• [Supplied text]

———

Reputation: 87
I have a list of points with coordinates in the form point = (lat,lon). The list can contain several 1000 points. In my old, simple implementation. I am doing this:
def points_in_range(point1,list_of_pts,tolerance):
"""
takes one coordinate, a list of points and the tolerance and
returns a list of indexes of points within range/tolerance from the coordinate.
"""
return [i for i,point2 in enumerate(list_of_pts) if haversine(point1,point2)<= tolerance]
where haversine(lat,lon) is the haversine function.
This is linear in time and we can clearly do better. By sorting the points in the list on latitude and longitude, I thing one could do the same operation in a fraction of this time, because usually only <1% of points actually fits the criteria. By storing the data in a smart way - I could maybe just look at 5% of the points or even less.
My first thought was to do a simple sort on lat and then in each iteration compute max and min latitude, bisect the list wrt to these values and then run points_in_range() on this much smaller list. I could also do a bisect on this smaller list, but I would first have to sort it on lon, so just going for points_in_range() is actually better in terms of big O.
The second idea would be to discretize the whole coordinate system into a 2d array, but that seems very awkward to me.
Does anyone see a good data structure I could use? Thanx.
Upvotes: 1
Views: 1660
Reputation: 899
Have a look at m-tree. There are also many other spacial indexes: http://en.wikipedia.org/wiki/Spatial_database Initially, you construct the data structure (the index) and later just perform a range query.
From the wiki page for m-trees:
For a given query object Q ∈ D and a maximum search distance r(Q), the range query range(Q, r(Q)) selects all the indexed objects Oj such that d(Oj, Q) ≤ r(Q).[2]
The wikipedia page for the m-tree also has the algorithm for range queries.
You can perform range queries in sub linear time. Also this works only if the distance measure you are using obeys trianlge inequality. If haversine (I have never head of it before), obeys triangle inequality, this should work for you.
Upvotes: 2

———

• [Provided information]
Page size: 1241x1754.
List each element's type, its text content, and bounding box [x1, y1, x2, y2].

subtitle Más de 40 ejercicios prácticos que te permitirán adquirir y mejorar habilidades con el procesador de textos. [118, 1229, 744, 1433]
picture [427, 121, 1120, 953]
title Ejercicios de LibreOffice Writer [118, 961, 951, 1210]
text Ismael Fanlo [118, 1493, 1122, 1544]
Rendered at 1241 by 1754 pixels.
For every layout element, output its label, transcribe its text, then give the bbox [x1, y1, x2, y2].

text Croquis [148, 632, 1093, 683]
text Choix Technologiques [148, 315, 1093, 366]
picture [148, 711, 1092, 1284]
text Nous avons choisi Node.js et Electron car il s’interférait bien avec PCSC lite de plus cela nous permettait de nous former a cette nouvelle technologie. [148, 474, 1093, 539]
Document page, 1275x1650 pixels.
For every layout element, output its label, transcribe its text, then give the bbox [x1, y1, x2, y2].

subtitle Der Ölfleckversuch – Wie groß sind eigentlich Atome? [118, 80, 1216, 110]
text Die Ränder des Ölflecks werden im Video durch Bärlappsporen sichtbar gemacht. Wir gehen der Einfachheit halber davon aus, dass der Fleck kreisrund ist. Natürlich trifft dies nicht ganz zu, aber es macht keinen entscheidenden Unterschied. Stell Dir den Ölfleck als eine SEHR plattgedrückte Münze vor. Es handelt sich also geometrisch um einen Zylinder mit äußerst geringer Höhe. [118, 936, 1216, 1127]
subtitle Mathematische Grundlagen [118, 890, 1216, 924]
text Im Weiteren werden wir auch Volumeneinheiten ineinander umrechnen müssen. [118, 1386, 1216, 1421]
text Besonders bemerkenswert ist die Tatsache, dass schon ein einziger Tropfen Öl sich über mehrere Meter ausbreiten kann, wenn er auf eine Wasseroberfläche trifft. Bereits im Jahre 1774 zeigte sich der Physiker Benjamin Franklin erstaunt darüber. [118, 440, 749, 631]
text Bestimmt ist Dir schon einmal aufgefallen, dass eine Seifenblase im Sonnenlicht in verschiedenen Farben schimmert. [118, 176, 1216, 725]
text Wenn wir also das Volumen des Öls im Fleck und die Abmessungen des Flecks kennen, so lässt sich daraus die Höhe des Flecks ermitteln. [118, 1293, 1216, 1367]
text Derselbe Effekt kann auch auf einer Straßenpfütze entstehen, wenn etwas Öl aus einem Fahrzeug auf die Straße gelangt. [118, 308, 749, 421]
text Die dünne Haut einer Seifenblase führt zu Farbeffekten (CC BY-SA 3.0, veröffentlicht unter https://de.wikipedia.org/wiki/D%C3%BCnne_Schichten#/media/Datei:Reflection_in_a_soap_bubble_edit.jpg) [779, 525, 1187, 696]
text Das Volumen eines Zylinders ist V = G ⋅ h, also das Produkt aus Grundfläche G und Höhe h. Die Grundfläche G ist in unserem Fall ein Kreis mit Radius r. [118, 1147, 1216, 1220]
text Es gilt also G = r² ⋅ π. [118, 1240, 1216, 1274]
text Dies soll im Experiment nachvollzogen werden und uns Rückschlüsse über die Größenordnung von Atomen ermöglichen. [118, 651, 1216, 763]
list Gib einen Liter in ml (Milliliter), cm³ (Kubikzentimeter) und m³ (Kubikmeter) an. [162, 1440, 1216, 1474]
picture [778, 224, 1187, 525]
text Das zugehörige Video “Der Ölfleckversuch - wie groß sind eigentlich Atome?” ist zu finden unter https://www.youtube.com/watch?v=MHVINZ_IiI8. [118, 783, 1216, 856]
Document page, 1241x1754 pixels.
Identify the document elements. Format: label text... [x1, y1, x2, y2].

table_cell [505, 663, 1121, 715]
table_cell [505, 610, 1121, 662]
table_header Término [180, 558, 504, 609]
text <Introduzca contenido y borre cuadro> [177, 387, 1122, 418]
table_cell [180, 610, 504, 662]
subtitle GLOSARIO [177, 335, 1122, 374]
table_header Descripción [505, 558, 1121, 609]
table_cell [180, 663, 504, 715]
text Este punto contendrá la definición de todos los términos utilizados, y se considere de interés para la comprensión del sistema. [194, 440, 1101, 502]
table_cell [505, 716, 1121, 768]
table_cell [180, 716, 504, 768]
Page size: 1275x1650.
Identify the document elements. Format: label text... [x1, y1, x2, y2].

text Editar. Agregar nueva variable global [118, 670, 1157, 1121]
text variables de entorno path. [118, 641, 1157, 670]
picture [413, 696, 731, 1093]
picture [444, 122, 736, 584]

———

• [Problem to work on]
Answer these from the forum thread on finding points within range of a coordinate:
(a) What share of the points usually fits the criteria, according to the original question?
(b) Which data structure does the reply suggest looking at?
(c) What property must the distance measure obey for that approach to work?

• [Reply to the exercise]
(a) Usually less than 1% of the points.
(b) An m-tree.
(c) It must obey the triangle inequality.